**Exercise description:** Can you reproduce the forum post about designing a Blackjack guitar word for word, from its subject line to its final sentence?

++++ Document text ++++

Re: Designing a Blackjack guitar (was: Designing a Canasta guitar)

> 116.5-ish sounds okay for a Blackjack fretting. So long as it doesn't
> have to work as meantone as well.

No. Not meantone as well. It's interesting to consider a keyboard tuning
that would be a kind of 31 tone well temperament; miracle in one region,
varying smoothly to meantone in another.

> Oh, this is still theoretical, then? 72-equal definitely sounds like the
> optimum to me.

Yes.

> I'm trying to find some good ones by ear.

But some will be unavailable to you _because_ of your intial choice of open
string tuning.

> Guitars being guitars, this
> often means some added notes creep in to the 11-limit chord.

Please explain. You mean because they have 6 strings and you only have 4
fingers. This of course is the design challenge.

> But different things are likely to sound good with a more accurate
fretting,

Indeed.

> so perhaps you should get one of those together. Perhaps we'll need to
> optimise for particular inversions.

Yeah like we're not very interested in chords containing 10:11, 11:12,
11:14, 11:16, 11:18, but rather 4:11, 5:11, 6:11, 7:11, 8:11, 9:11

> Another aim is to keep the strings roughly evenly spread in pitch. No
> pairs in my tuning should be closer than a neutral third, or further > >
apart than a tritone.

Do you mean no further apart than a diminished fifth (approx 7:10) 633 cents?

> I thought of putting it around the major third from the nut. Exactly
> where depends on whether you prefer 5:4 to 9:7.

++++ Data lines ++++

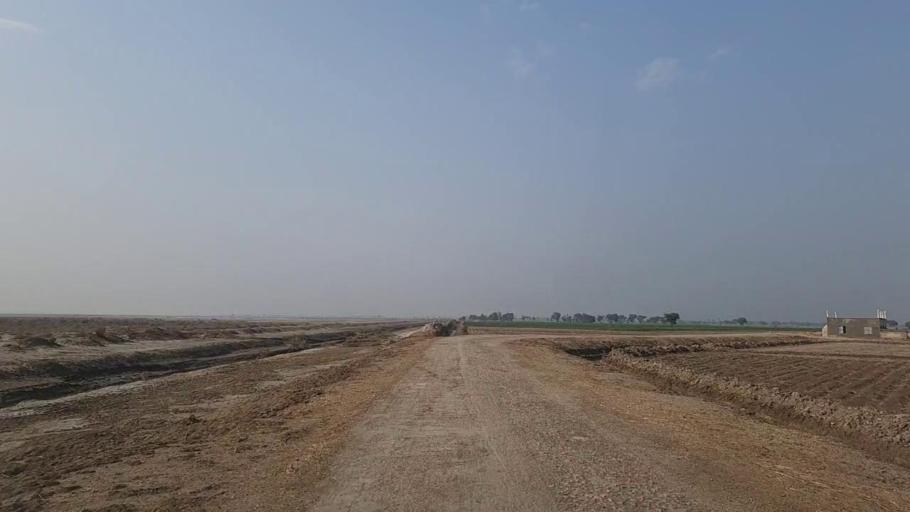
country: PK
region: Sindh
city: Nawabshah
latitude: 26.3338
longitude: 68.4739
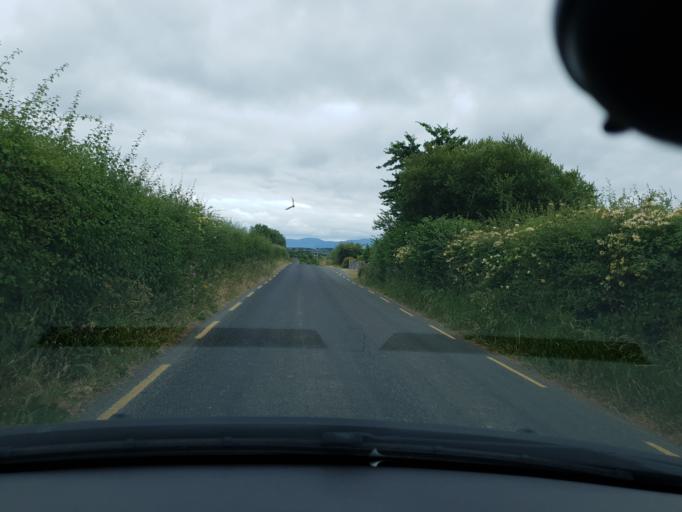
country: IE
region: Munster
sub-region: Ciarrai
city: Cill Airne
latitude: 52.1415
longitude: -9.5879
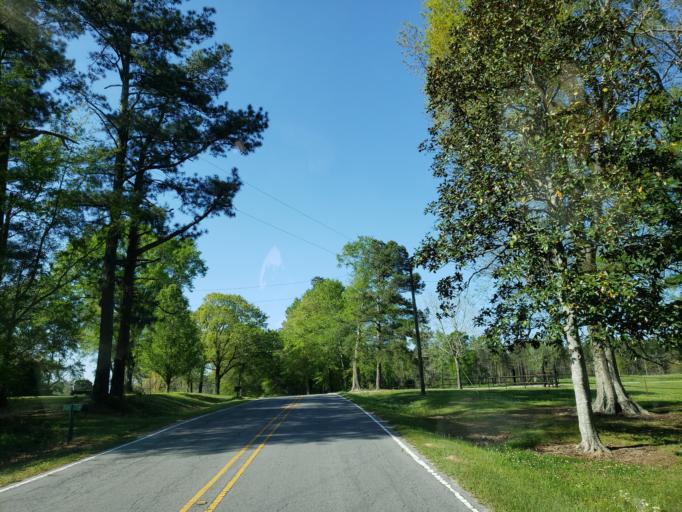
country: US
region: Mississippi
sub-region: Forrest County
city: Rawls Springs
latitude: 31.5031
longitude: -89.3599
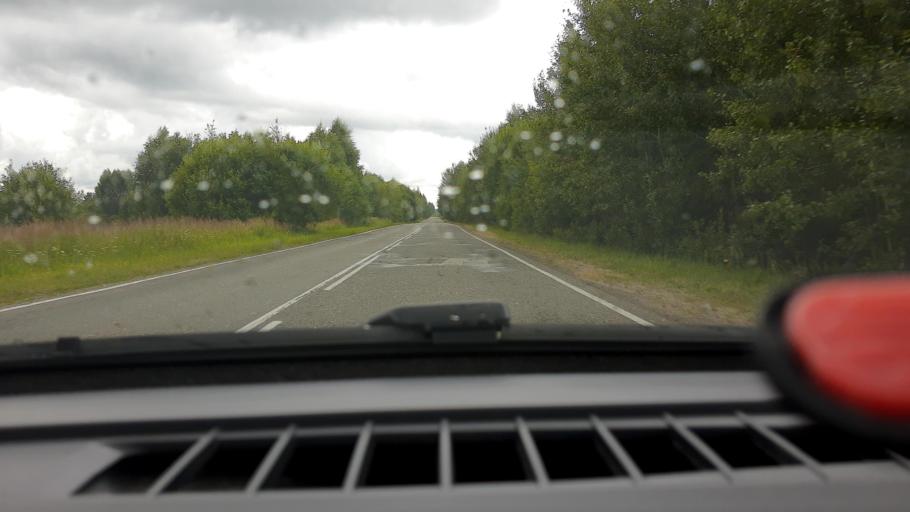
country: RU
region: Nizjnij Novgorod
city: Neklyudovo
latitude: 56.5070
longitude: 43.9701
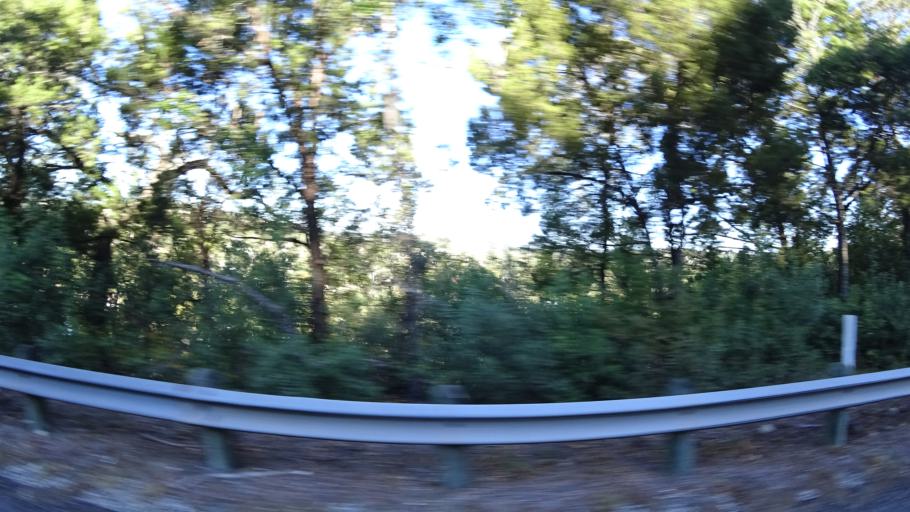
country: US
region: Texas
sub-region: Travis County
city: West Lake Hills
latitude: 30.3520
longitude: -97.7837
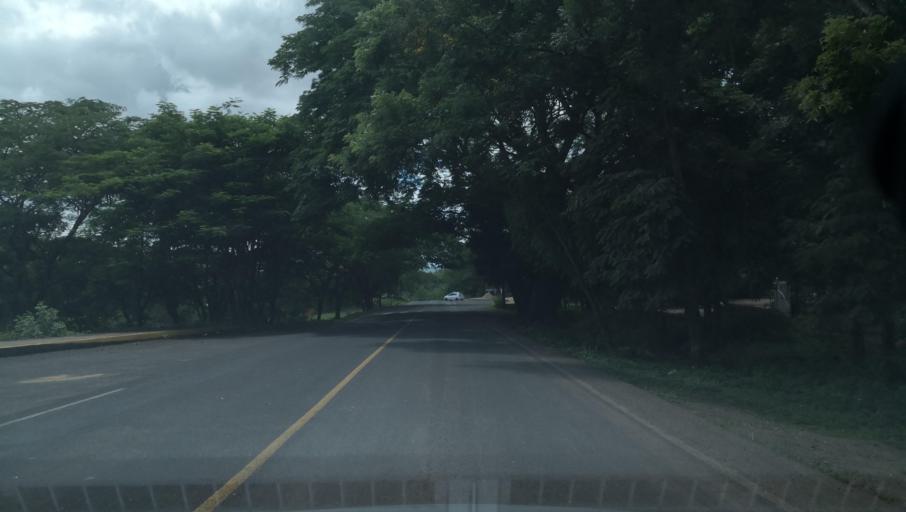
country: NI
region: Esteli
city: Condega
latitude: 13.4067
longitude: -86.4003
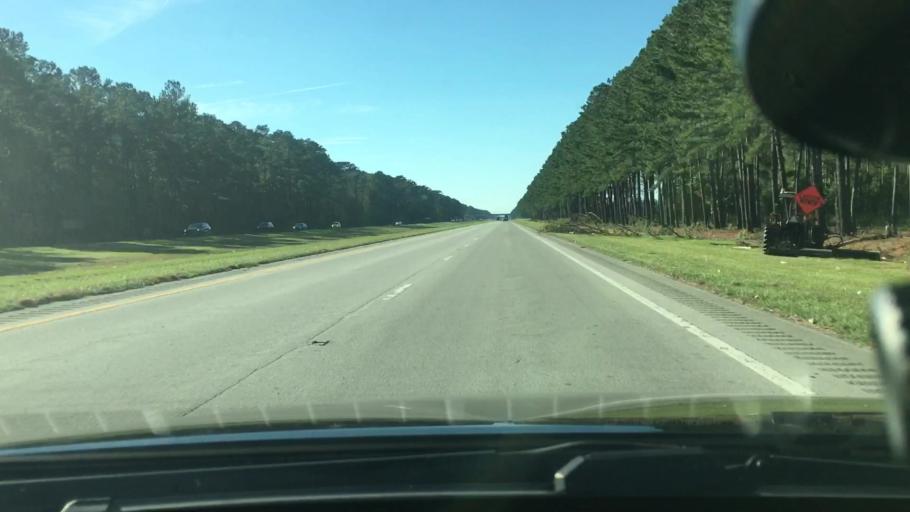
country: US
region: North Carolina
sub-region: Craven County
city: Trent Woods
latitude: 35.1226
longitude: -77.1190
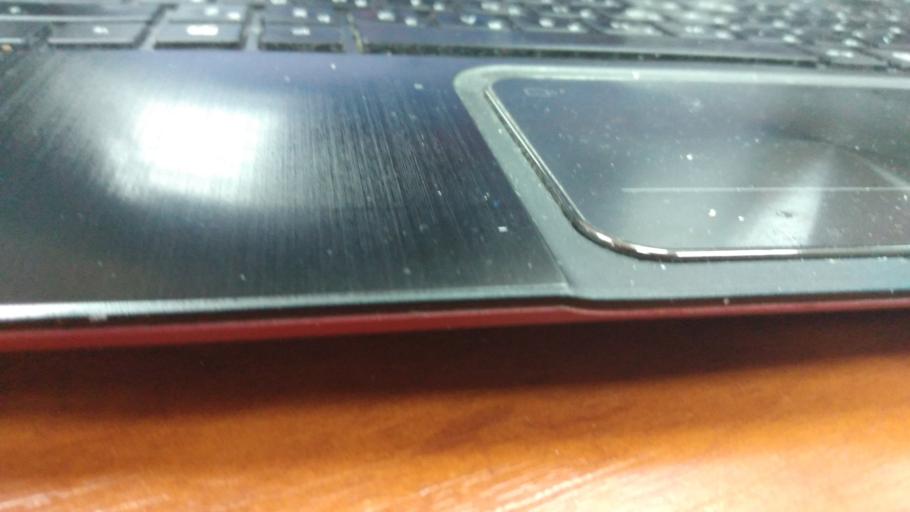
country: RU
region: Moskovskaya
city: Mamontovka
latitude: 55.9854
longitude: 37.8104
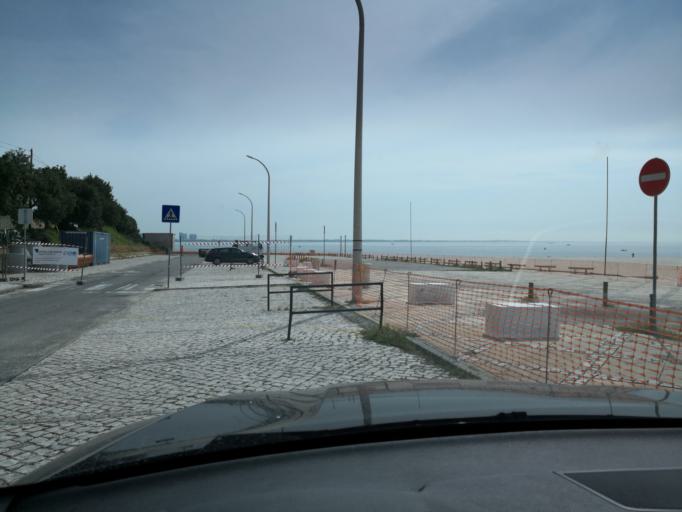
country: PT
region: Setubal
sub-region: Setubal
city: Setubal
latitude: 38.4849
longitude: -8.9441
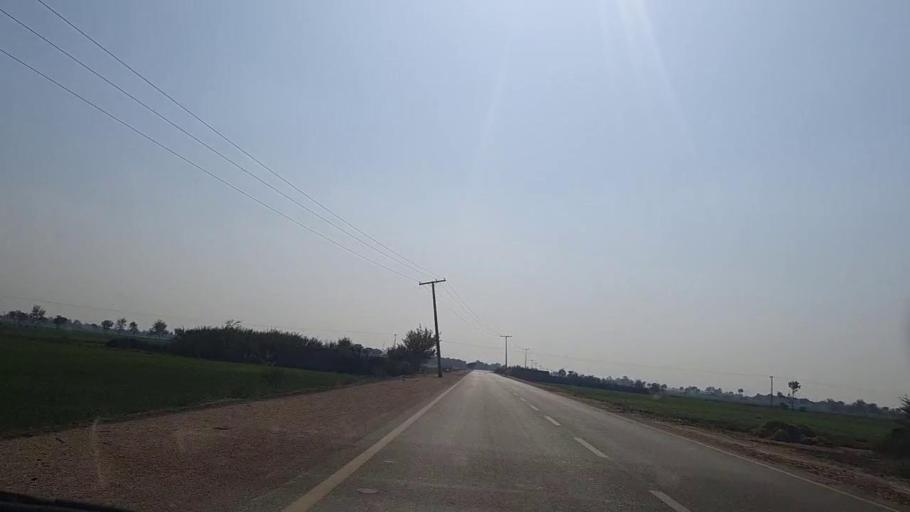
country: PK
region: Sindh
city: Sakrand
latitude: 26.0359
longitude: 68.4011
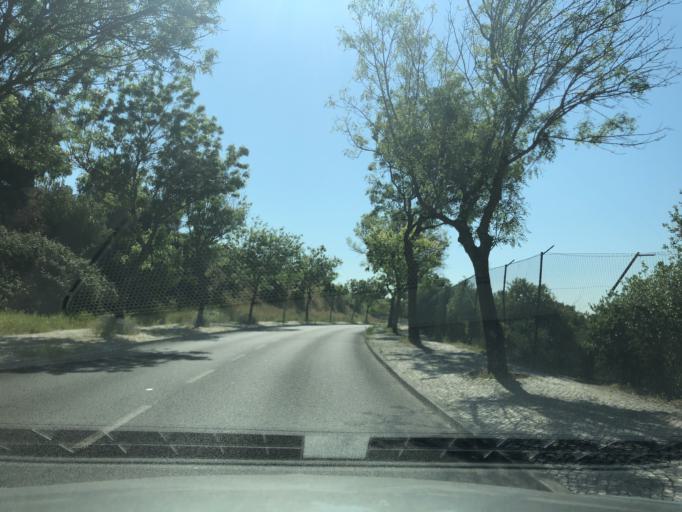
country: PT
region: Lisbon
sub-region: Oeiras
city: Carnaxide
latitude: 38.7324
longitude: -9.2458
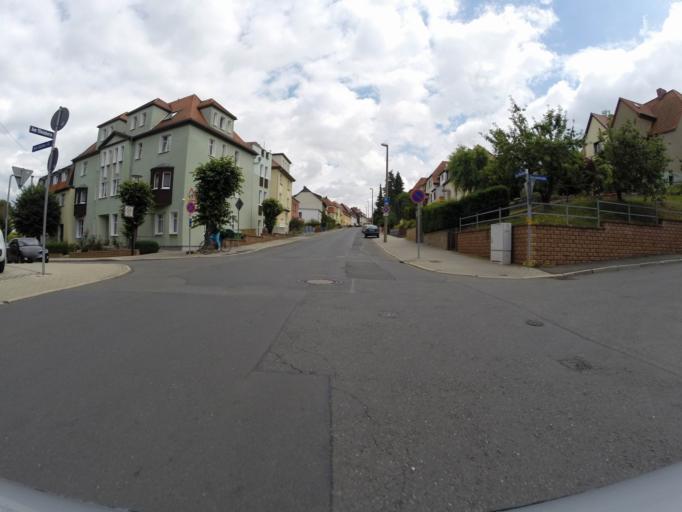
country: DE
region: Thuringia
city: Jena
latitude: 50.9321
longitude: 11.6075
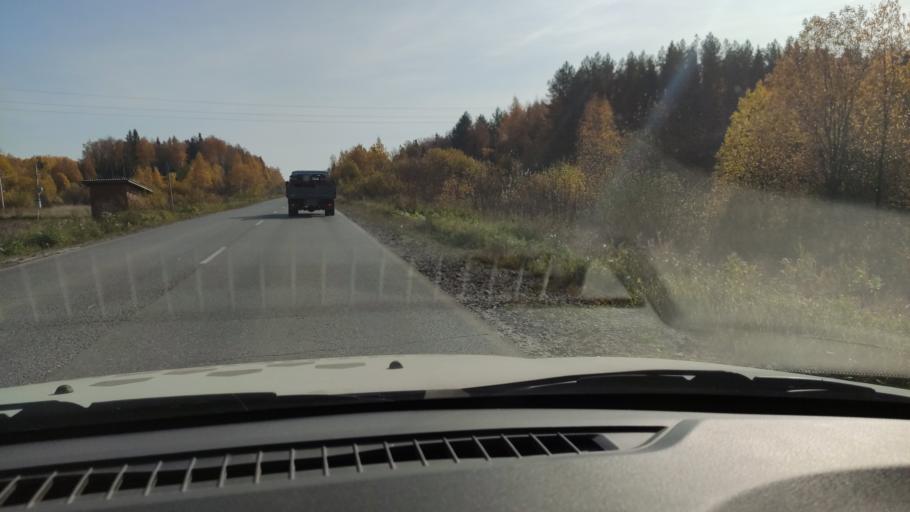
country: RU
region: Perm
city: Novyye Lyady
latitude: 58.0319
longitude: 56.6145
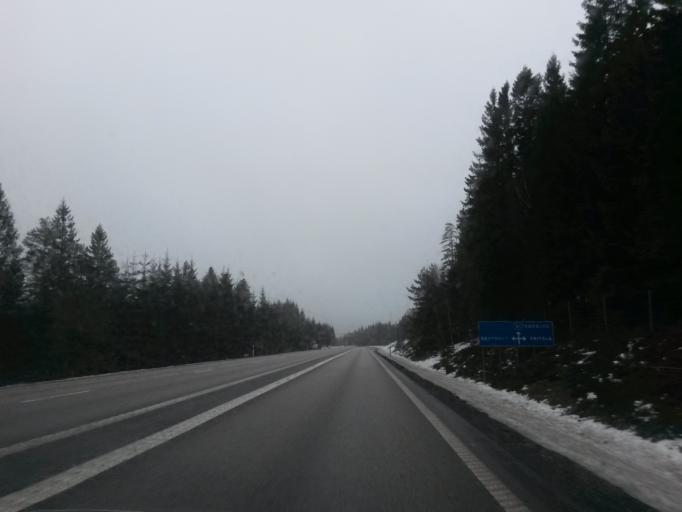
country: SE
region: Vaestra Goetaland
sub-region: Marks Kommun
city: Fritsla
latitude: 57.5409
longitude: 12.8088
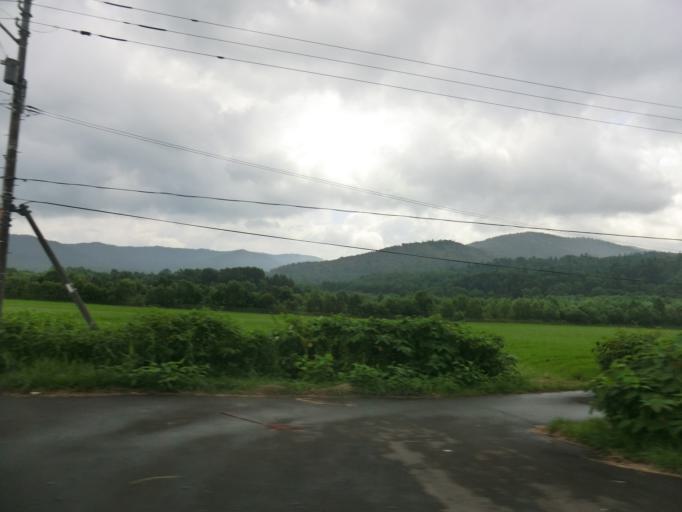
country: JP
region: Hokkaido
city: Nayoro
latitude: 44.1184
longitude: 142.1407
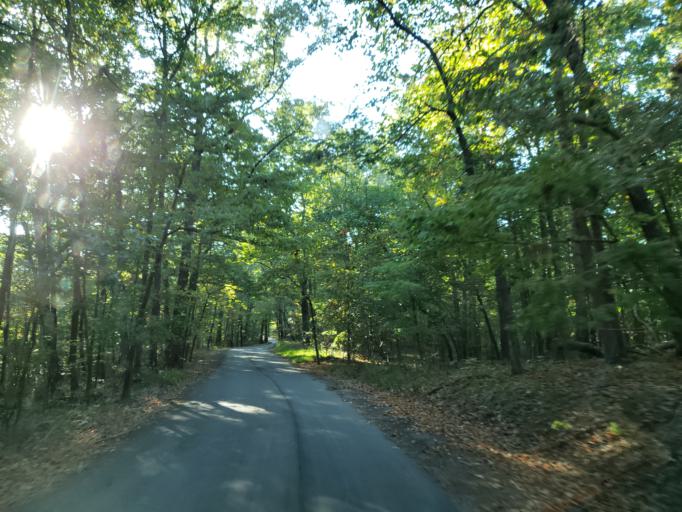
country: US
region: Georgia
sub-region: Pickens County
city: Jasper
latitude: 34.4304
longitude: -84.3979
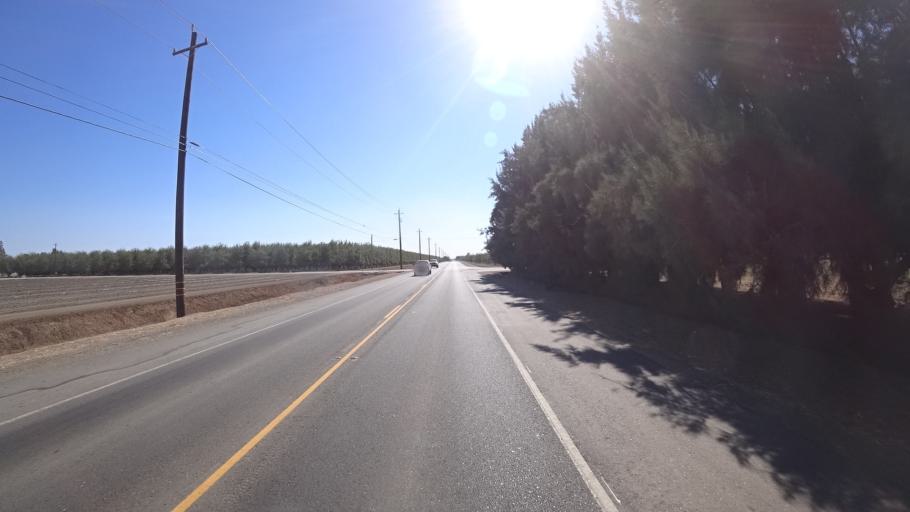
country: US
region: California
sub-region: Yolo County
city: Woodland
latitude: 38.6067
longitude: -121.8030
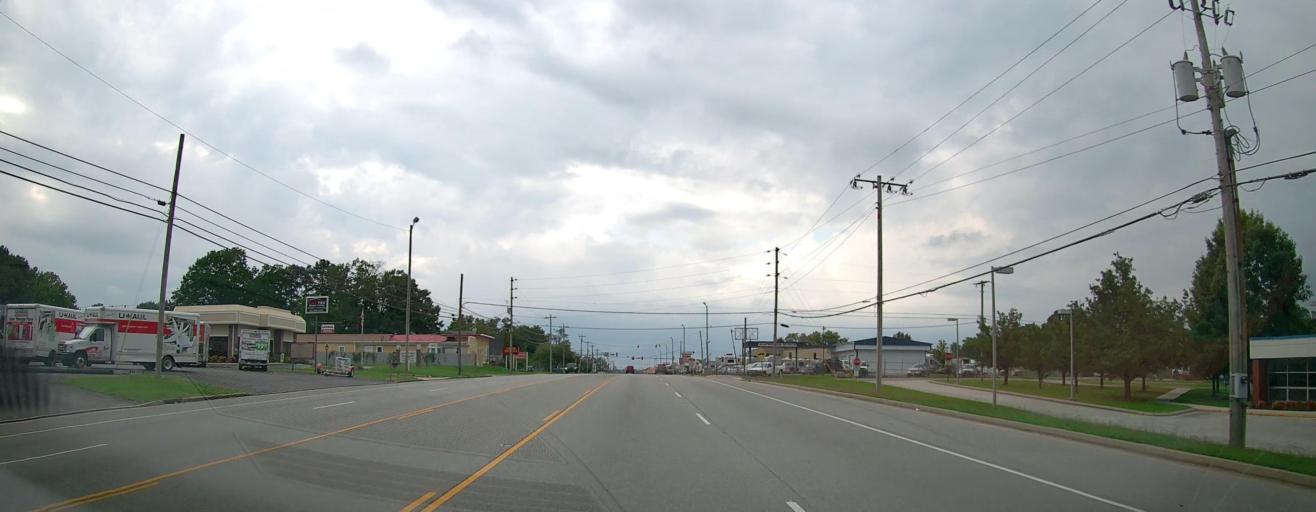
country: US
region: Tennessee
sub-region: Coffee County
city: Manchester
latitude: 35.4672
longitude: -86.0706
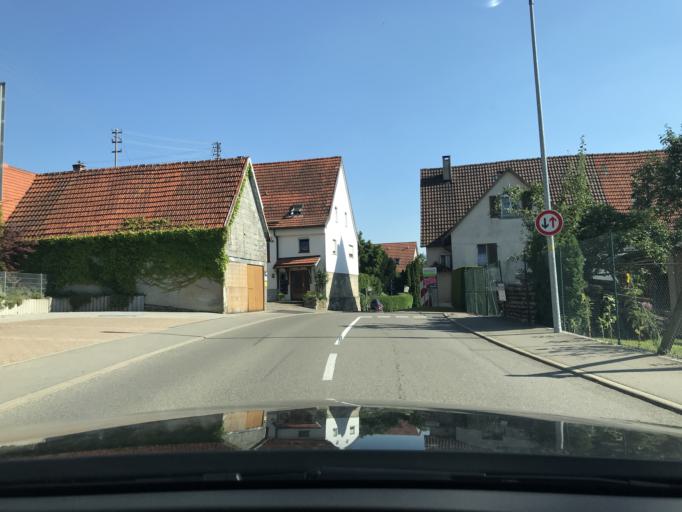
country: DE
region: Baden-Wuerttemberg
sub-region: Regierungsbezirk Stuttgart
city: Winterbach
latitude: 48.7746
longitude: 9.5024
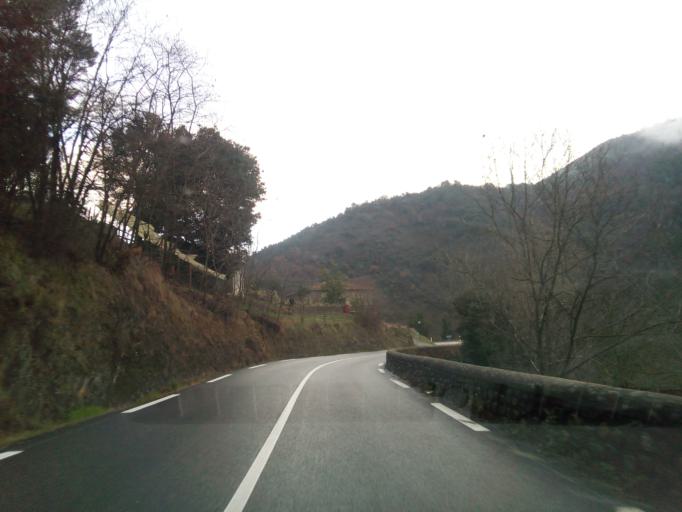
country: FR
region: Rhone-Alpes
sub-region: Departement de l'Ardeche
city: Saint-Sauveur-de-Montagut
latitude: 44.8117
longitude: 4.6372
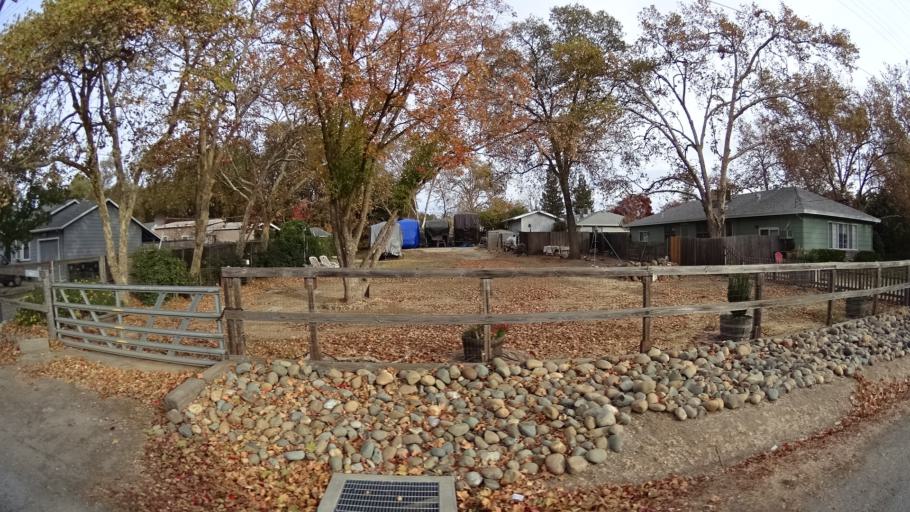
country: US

++++

**Written response:**
Re: Designing a Blackjack guitar (was: Designing a Canasta guitar)

> 116.5-ish sounds okay for a Blackjack fretting. So long as it doesn't
> have to work as meantone as well.

No. Not meantone as well. It's interesting to consider a keyboard tuning
that would be a kind of 31 tone well temperament; miracle in one region,
varying smoothly to meantone in another.

> Oh, this is still theoretical, then? 72-equal definitely sounds like the
> optimum to me.

Yes.

> I'm trying to find some good ones by ear.

But some will be unavailable to you _because_ of your intial choice of open
string tuning.

> Guitars being guitars, this
> often means some added notes creep in to the 11-limit chord.

Please explain. You mean because they have 6 strings and you only have 4
fingers. This of course is the design challenge.

> But different things are likely to sound good with a more accurate
fretting,

Indeed.

> so perhaps you should get one of those together. Perhaps we'll need to
> optimise for particular inversions.

Yeah like we're not very interested in chords containing 10:11, 11:12,
11:14, 11:16, 11:18, but rather 4:11, 5:11, 6:11, 7:11, 8:11, 9:11

> Another aim is to keep the strings roughly evenly spread in pitch. No
> pairs in my tuning should be closer than a neutral third, or further > >
apart than a tritone.

Do you mean no further apart than a diminished fifth (approx 7:10) 633 cents?

> I thought of putting it around the major third from the nut. Exactly
> where depends on whether you prefer 5:4 to 9:7.